Zwei Medaillen hat Robin Cuche (27) an den Paralympics schon gewonnen (Gold in Abfahrt und Super-G), eine dritte kommt zumindest vorerst nicht dazu. In der Kombination scheidet der Neffe von Didier Cuche (51) im Super-G aus.
Erst hängt Cuche leicht an einem Tor an, dann rutscht er auf dem Innenski weg. So endet seine Fahrt bereits nach rund 45 Sekunden. Er bleibt liegen, sorgt so für einen bangen Moment. Wenig später gibt Cuche aber Entwarnung, steht auf und fährt selbstständig in Richtung Ziel.
«Es ist nicht so schlimm», sagt er wenig später ins SRF-Mikrofon. Das Schienbein tue etwas weh, sei geschwollen. «Momentan gehts, aber mal schauen, wie es wird, wenn das Adrenalin weg ist.» Die Ursache für seinen Sturz sieht er darin, dass er vom Sprung weg ziemlich viel Risiko genommen hat und dann zu direkt aufs nächste Tor gekommen ist.
So oder so stehen für Cuche nun zwei Tage Pause an, ehe es für ihn weiter geht.

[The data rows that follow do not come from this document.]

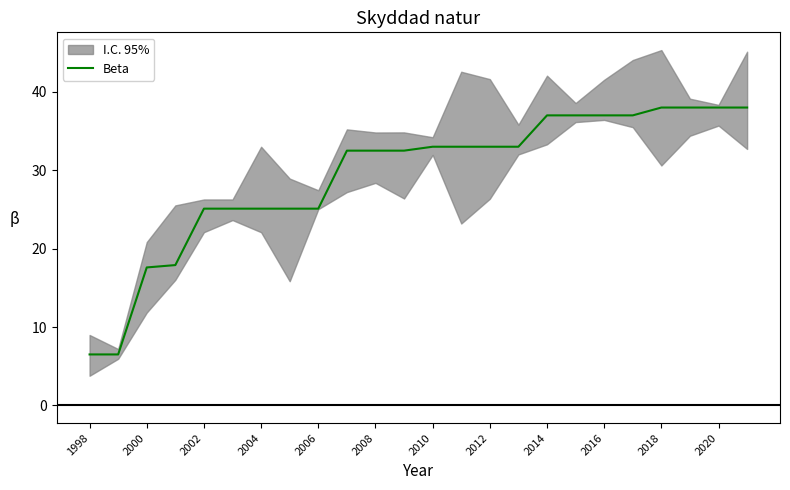

What is the difference between the second highest and second lowest values?

31.5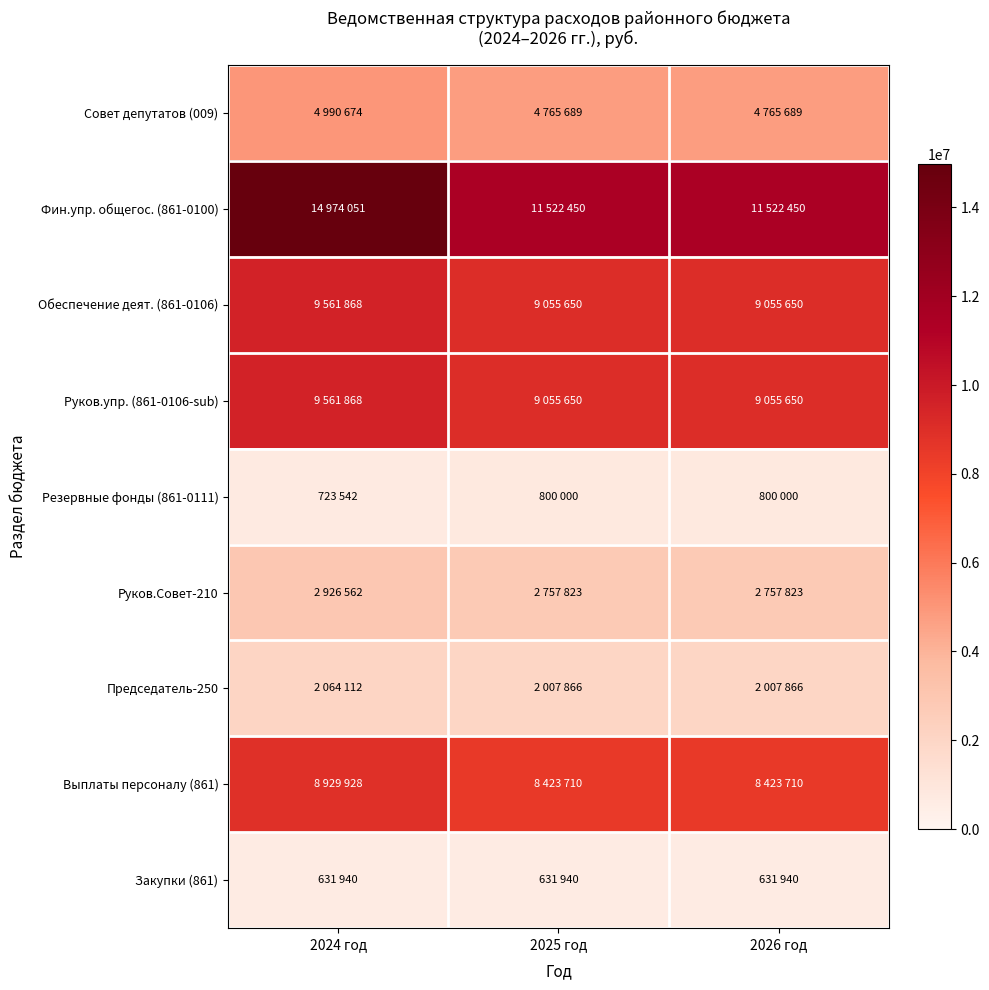

Which series has the largest range (max minus min)?

Фин.упр. общегос. (861-0100)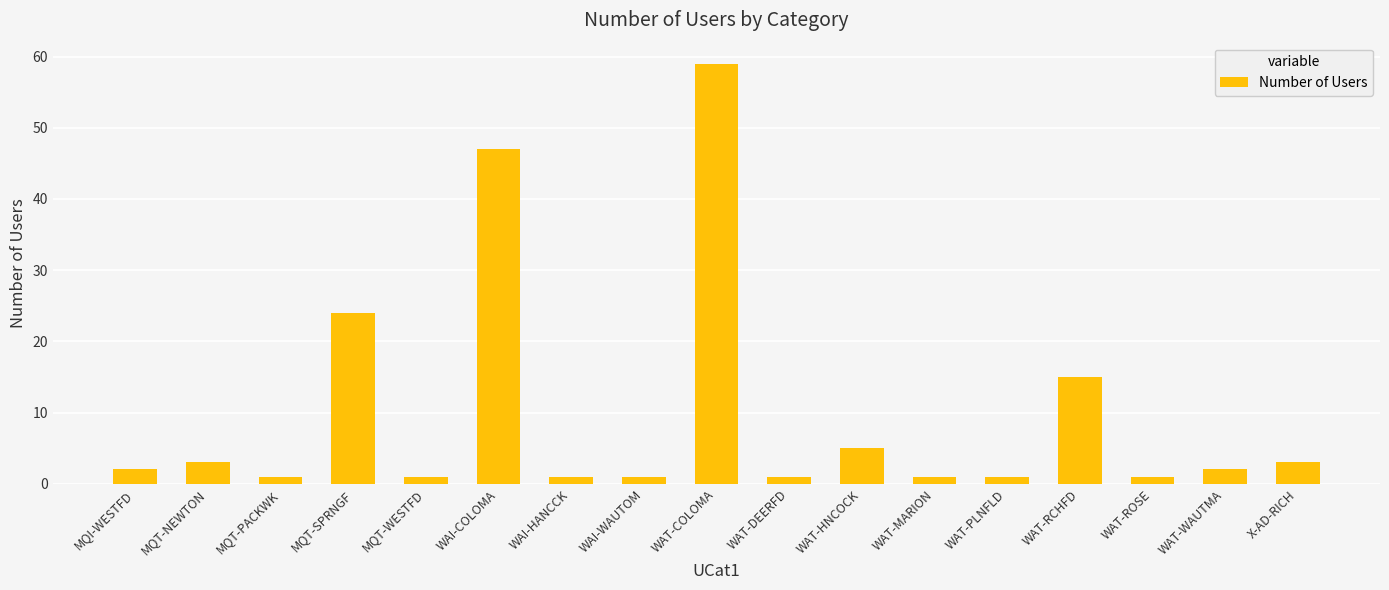

What is the difference between the maximum and minimum values?

58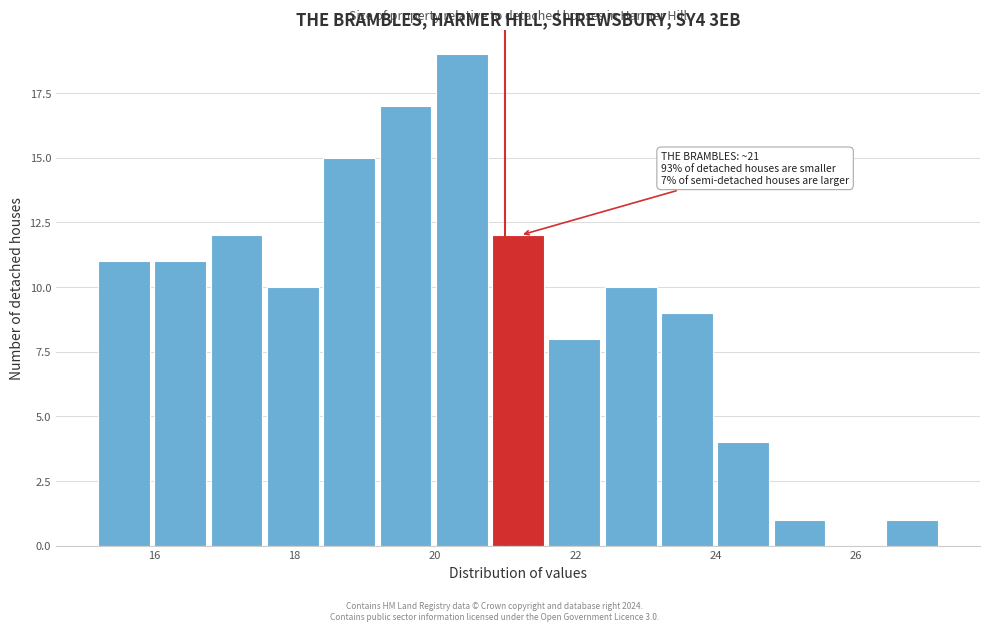

Which range on the x-axis has the tallest bar?

20.0 to 20.8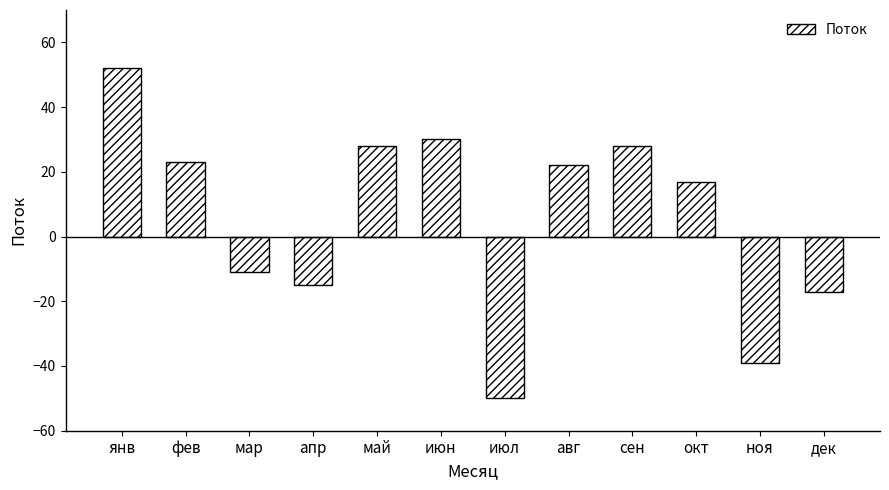

What is the label of the 7th bar from the left?

июл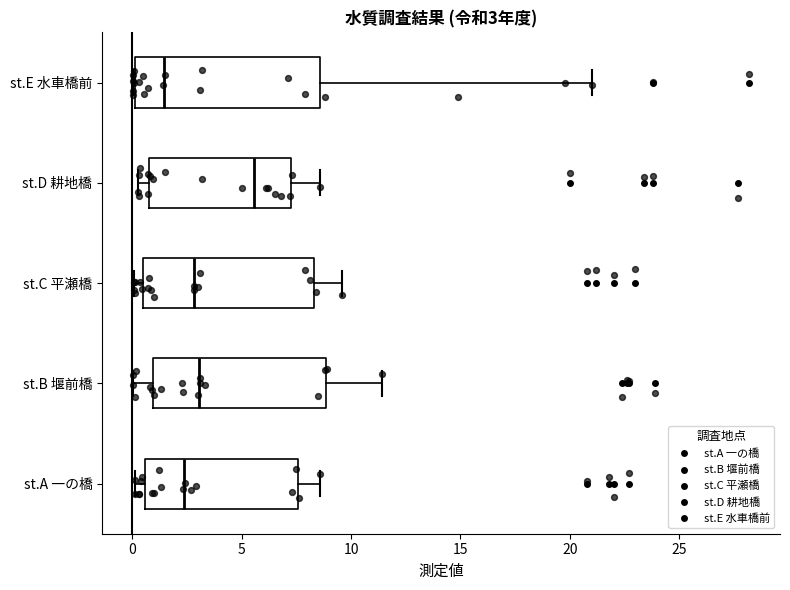

Which box's median line is the furthest to the left?

st.E 水車橋前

Er plant, insgesamt fünf Rennen zu bestreiten. Ausstehend sind noch der Riesenslalom (Freitag) und der Slalom (Sonntag).
Nur ein Schweizer im Klassement
Nach dem Out von Cuche und dem Kombi-Startverzicht von Théo Gmür (29) – er stürze beim Super-G im Ziel und klagte gemäss SRF danach über Kopfschmerzen – bleibt Schweizer Medaillenjubel aus.
Emerick Sierro (19), der wie Cuche in der Stehend-Kategorie fährt, wird am Ende Neunter. Überraschend zu Gold fährt der Franzose Arthur Bauchet, der davon profitiert, dass Halbzeit-Leader Alexej Bugajew (Russ) im Slalom ausscheidet.
In der Sitzend-Kategorie ist am Schluss kein Schweizer klassiert. Pascal Christen (33) scheidet bereits im Super-G aus, Christophe Damas (23) erwischts am Nachmittag im Slalom. Gold geht an den Holländer Jeroen Kamschreur.